Citing a five-year string of accidents and deadly disasters at BP-operated facilities, Representative Bart Stupak suggested the poor safety record could justify banning the London-based company from doing business in the U.S.
...In his testimony yesterday, Hayward not only failed to convince lawmakers he was committed to making BP safer, he may have deepened suspicion of the company by repeatedly pleading ignorance to events that took place under his command, said Matt Eventoff, a partner at New Jersey communications firm, Princeton Public Speaking.
"Mr. Hayward’s comments today, saying ‘I don’t know’ 66 times, evaporated any feeling of responsibility," Eventoff said. "Any goodwill that the company bought back yesterday eroded today with his testimony."
...Stupak, a Michigan Democrat, told Hayward he and other committee members were "extremely frustrated with your lack of candor and inability to answer questions."
...According to a transcript of his testimony, Hayward said at least 23 times he was not involved in decisions.
To be fair, the details of what BP did or didn't do really are no more or less reckless than the continued dependence on fossil fuels itself; there's no smart way to do a stupid thing, after all. But BP is just another data point in the much larger problem of energy consumption and demand. Fossil fuel extraction is a dying industry with a dwindling resource base, so let's throw it an anchor!

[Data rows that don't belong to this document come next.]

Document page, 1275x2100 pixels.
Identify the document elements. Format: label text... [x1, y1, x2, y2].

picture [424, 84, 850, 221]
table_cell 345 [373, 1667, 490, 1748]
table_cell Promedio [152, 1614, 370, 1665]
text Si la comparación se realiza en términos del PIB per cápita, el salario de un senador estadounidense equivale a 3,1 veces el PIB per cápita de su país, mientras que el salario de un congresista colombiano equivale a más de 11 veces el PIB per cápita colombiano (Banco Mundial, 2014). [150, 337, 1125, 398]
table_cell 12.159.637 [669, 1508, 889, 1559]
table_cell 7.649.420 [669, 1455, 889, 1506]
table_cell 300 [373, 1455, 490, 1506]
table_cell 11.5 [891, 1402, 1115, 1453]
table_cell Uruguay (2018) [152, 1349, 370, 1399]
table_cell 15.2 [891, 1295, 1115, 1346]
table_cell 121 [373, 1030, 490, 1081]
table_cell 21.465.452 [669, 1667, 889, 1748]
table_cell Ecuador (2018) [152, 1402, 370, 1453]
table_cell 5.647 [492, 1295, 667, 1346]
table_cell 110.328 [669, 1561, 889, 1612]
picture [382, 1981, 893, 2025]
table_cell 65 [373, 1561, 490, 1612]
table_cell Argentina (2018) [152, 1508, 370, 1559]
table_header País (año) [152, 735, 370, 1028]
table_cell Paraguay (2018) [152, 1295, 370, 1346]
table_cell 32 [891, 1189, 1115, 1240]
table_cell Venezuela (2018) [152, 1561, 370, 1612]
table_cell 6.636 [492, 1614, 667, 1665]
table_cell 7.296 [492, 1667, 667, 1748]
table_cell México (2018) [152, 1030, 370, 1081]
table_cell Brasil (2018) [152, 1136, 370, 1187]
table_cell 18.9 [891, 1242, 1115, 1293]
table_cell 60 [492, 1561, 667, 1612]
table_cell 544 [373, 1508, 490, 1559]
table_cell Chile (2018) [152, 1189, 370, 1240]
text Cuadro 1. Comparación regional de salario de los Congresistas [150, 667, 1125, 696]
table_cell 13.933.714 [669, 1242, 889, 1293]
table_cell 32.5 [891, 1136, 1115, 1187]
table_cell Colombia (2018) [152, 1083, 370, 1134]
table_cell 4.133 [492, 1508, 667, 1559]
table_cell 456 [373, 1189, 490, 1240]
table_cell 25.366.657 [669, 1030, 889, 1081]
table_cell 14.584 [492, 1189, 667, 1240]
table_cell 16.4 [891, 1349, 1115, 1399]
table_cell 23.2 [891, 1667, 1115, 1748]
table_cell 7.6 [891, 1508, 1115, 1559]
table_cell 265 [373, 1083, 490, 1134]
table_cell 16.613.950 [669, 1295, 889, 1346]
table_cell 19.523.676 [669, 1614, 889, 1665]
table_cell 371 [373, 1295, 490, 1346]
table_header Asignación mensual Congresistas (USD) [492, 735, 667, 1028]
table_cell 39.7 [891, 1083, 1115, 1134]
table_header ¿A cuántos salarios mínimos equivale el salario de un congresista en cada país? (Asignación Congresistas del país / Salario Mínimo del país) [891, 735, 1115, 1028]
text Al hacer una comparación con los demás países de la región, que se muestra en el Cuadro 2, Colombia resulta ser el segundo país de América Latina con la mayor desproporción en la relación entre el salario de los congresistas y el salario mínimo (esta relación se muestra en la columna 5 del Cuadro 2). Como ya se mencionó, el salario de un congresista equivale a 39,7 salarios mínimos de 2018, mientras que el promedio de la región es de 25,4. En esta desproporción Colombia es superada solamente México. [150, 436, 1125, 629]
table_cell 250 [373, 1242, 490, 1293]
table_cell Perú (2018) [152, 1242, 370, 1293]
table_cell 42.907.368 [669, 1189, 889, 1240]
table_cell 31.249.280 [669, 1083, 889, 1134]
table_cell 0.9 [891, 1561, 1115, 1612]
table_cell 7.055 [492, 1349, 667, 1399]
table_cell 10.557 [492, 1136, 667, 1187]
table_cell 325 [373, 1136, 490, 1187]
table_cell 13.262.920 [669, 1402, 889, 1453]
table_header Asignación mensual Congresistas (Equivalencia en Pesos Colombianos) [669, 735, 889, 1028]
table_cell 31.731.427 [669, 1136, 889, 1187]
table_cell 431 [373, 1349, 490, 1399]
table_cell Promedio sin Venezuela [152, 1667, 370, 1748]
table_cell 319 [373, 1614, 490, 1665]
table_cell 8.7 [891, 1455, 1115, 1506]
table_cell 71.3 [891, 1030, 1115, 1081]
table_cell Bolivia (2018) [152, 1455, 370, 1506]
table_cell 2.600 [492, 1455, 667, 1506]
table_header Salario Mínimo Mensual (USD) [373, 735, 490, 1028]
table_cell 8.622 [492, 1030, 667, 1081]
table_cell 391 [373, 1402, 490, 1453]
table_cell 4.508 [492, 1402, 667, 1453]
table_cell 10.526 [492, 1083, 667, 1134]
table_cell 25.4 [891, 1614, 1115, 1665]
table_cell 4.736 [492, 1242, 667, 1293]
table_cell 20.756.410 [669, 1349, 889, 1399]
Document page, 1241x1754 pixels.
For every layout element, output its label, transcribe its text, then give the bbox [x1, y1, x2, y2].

Much has been written about what this oil spill represents, what it should affect in terms of policy, it's a seminal moment to redefine national energy plans, etc. And that's all true, but it all starts with us; and no, I don't mean let's all don our cardigans and use that extra blanket in the bed at night, although those are lovely ideas. I mean right here at dkos and on what we choose to focus.
I vote we focus on solutions, because what else is ever going to change anything? The climate/energy bill is being worked through Congress now, RLMiller and others have been writing some really great breakdowns on the skinny there. There's been a phenomenal amount of action diaries on whales and other sea life that needs help. We've got alternative energy round-ups and the new eKos library. There is action we can take on regulating natural gas. And it's candidate season.
So, what say, kossacks? Care to join me in an effort to start the mad reccing of action, eco and/or candidate diaries? Say, from now until November and/or we're energy sane? Yeah, daily kos is "just a website," but it really can do a lot when we set our minds to it and part of that is what we rec. Reporting on stuff is great, but not using this site to its utmost utility is kind of like driving the Lamborghini to the corner store. To me, getting the most out of this site -- and crisis -- entails driving the narrative towards getting us out of this oilbroglio. Don't get me wrong; accountability is a wonderful thing, but it's not a solution and it's not forward-looking. Change isn't what happens while you're busy making other plans; that's life. Affecting political change is a constant effort, but what choice do we have?